The California variant turned out to be a weak competitor, and its numbers dropped sharply in February and March. It is still prevalent in parts of Northern California, but it has virtually disappeared from southern parts of the state and never found a foothold elsewhere in the country. By April 24, it accounted for just 3.2 percent of all virus samples tested in the country, as B.1.1.7 soared to 66 percent.
“B.1.1.7 went in for the knockout, and it’s like, ‘Bye bye, California variant,’” Dr. Andersen said.
On the other side of the country, researchers reported in February that a variant called B.1.526 was spreading quickly in New York and appeared to be a formidable adversary for B.1.1.7. By February, each of those variants had grown to about 35 percent of the samples collected by Dr. Grubaugh’s lab in Connecticut. But B.1.1.7 came out on top.
In fact, B.1.1.7 seems to have the edge over nearly every variant identified so far. At a congressional hearing on Tuesday, Dr. Rochelle P. Walensky, the director of the Centers for Disease Control and Prevention, said B.1.1.7 made up 72 percent of cases in the country.
But in the rest of the country, people naturally became more cautious when confronted with the horrifying toll of the virus after the holidays. B.1.1.7 is thought to be about 60 percent more contagious than previous forms of the virus, but its mode of spread is no different. Most states had at least partial restrictions on indoor dining and instituted mask mandates.
“B.1.1.7 is more transmissible, but it can’t jump through a mask,” Dr. Hodcroft said. “So we can still stop its spread.”
But other experts are still discomfited by how much the virus seems to have defied predictions.
“I can’t necessarily ascribe it just to behavior,” said Sarah Cobey, an evolutionary biologist at the University of Chicago. Respiratory viruses sometimes go through seasonal cycles, but it’s not clear why the coronavirus’s cycle would have caused it to decline in the middle of winter. “That makes me feel maybe even more ignorant,” she said.

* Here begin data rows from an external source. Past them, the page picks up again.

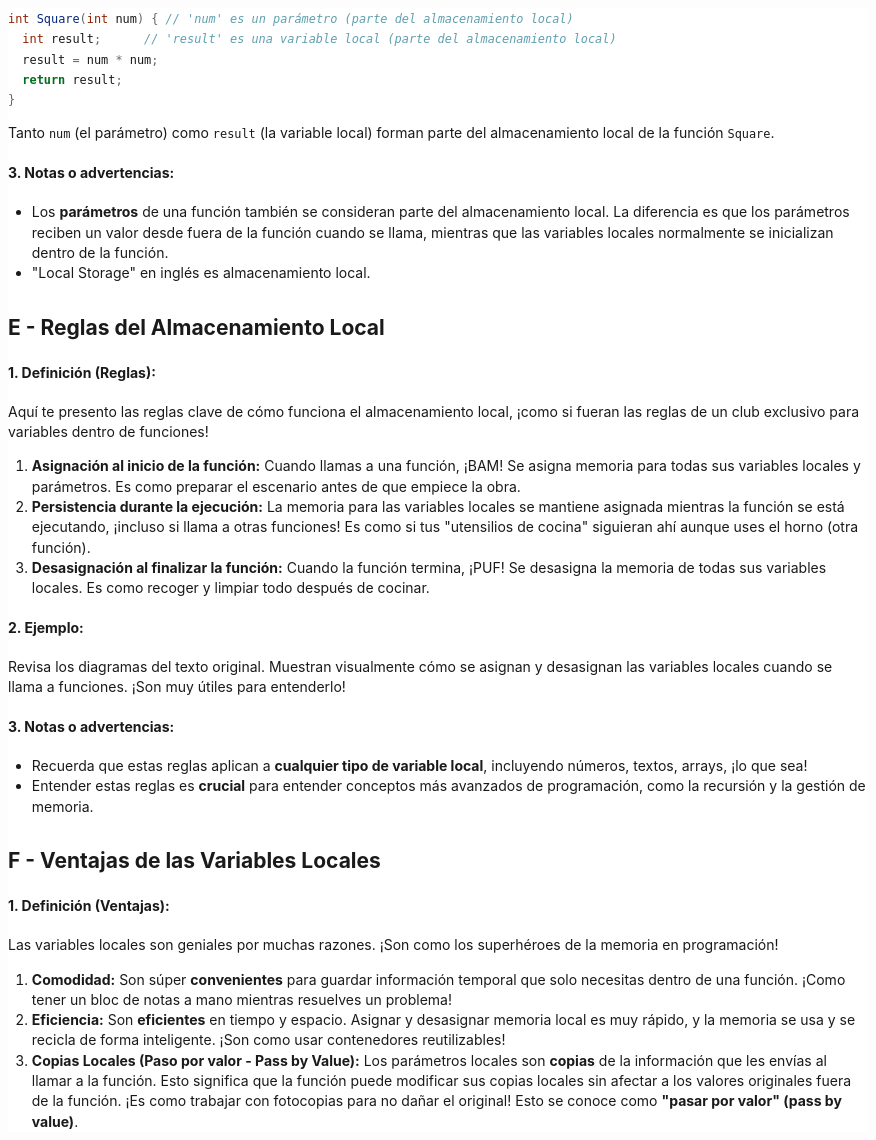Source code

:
 ```java
int Square(int num) { // 'num' es un parámetro (parte del almacenamiento local)
  int result;      // 'result' es una variable local (parte del almacenamiento local)
  result = num * num;
  return result;
}
```

Tanto `num` (el parámetro) como `result` (la variable local) forman parte del almacenamiento local de la función `Square`.

#### 3. **Notas o advertencias:**

- Los **parámetros** de una función también se consideran parte del almacenamiento local. La diferencia es que los parámetros reciben un valor desde fuera de la función cuando se llama, mientras que las variables locales normalmente se inicializan dentro de la función.
- "Local Storage" en inglés es almacenamiento local.

## E - Reglas del Almacenamiento Local

#### 1. **Definición (Reglas):**

Aquí te presento las reglas clave de cómo funciona el almacenamiento local, ¡como si fueran las reglas de un club exclusivo para variables dentro de funciones!

1.  **Asignación al inicio de la función:** Cuando llamas a una función, ¡BAM! Se asigna memoria para todas sus variables locales y parámetros. Es como preparar el escenario antes de que empiece la obra.
2.  **Persistencia durante la ejecución:** La memoria para las variables locales se mantiene asignada mientras la función se está ejecutando, ¡incluso si llama a otras funciones! Es como si tus "utensilios de cocina" siguieran ahí aunque uses el horno (otra función).
3.  **Desasignación al finalizar la función:** Cuando la función termina, ¡PUF! Se desasigna la memoria de todas sus variables locales. Es como recoger y limpiar todo después de cocinar.

#### 2. **Ejemplo:**

Revisa los diagramas del texto original. Muestran visualmente cómo se asignan y desasignan las variables locales cuando se llama a funciones. ¡Son muy útiles para entenderlo!

#### 3. **Notas o advertencias:**

- Recuerda que estas reglas aplican a **cualquier tipo de variable local**, incluyendo números, textos, arrays, ¡lo que sea!
- Entender estas reglas es **crucial** para entender conceptos más avanzados de programación, como la recursión y la gestión de memoria.

## F - Ventajas de las Variables Locales

#### 1. **Definición (Ventajas):**

Las variables locales son geniales por muchas razones. ¡Son como los superhéroes de la memoria en programación!

1.  **Comodidad:** Son súper **convenientes** para guardar información temporal que solo necesitas dentro de una función. ¡Como tener un bloc de notas a mano mientras resuelves un problema!
2.  **Eficiencia:** Son **eficientes** en tiempo y espacio. Asignar y desasignar memoria local es muy rápido, y la memoria se usa y se recicla de forma inteligente. ¡Son como usar contenedores reutilizables!
3.  **Copias Locales (Paso por valor - Pass by Value):** Los parámetros locales son **copias** de la información que les envías al llamar a la función. Esto significa que la función puede modificar sus copias locales sin afectar a los valores originales fuera de la función. ¡Es como trabajar con fotocopias para no dañar el original! Esto se conoce como **"pasar por valor" (pass by value)**.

Also puzzling is why variants that pummeled other countries have not yet spread widely in the United States. B.1.351 rapidly dominated South Africa and some other African countries late last year. It was first reported in the United States on Jan. 28, but still accounts for only 1 percent of cases. That may be because it can’t get ahead of the fast-spreading B.1.1.7.
“I think that is because it doesn’t really have much transmission advantage,” said William Hanage, an epidemiologist at the Harvard T.H. Chan School of Public Health.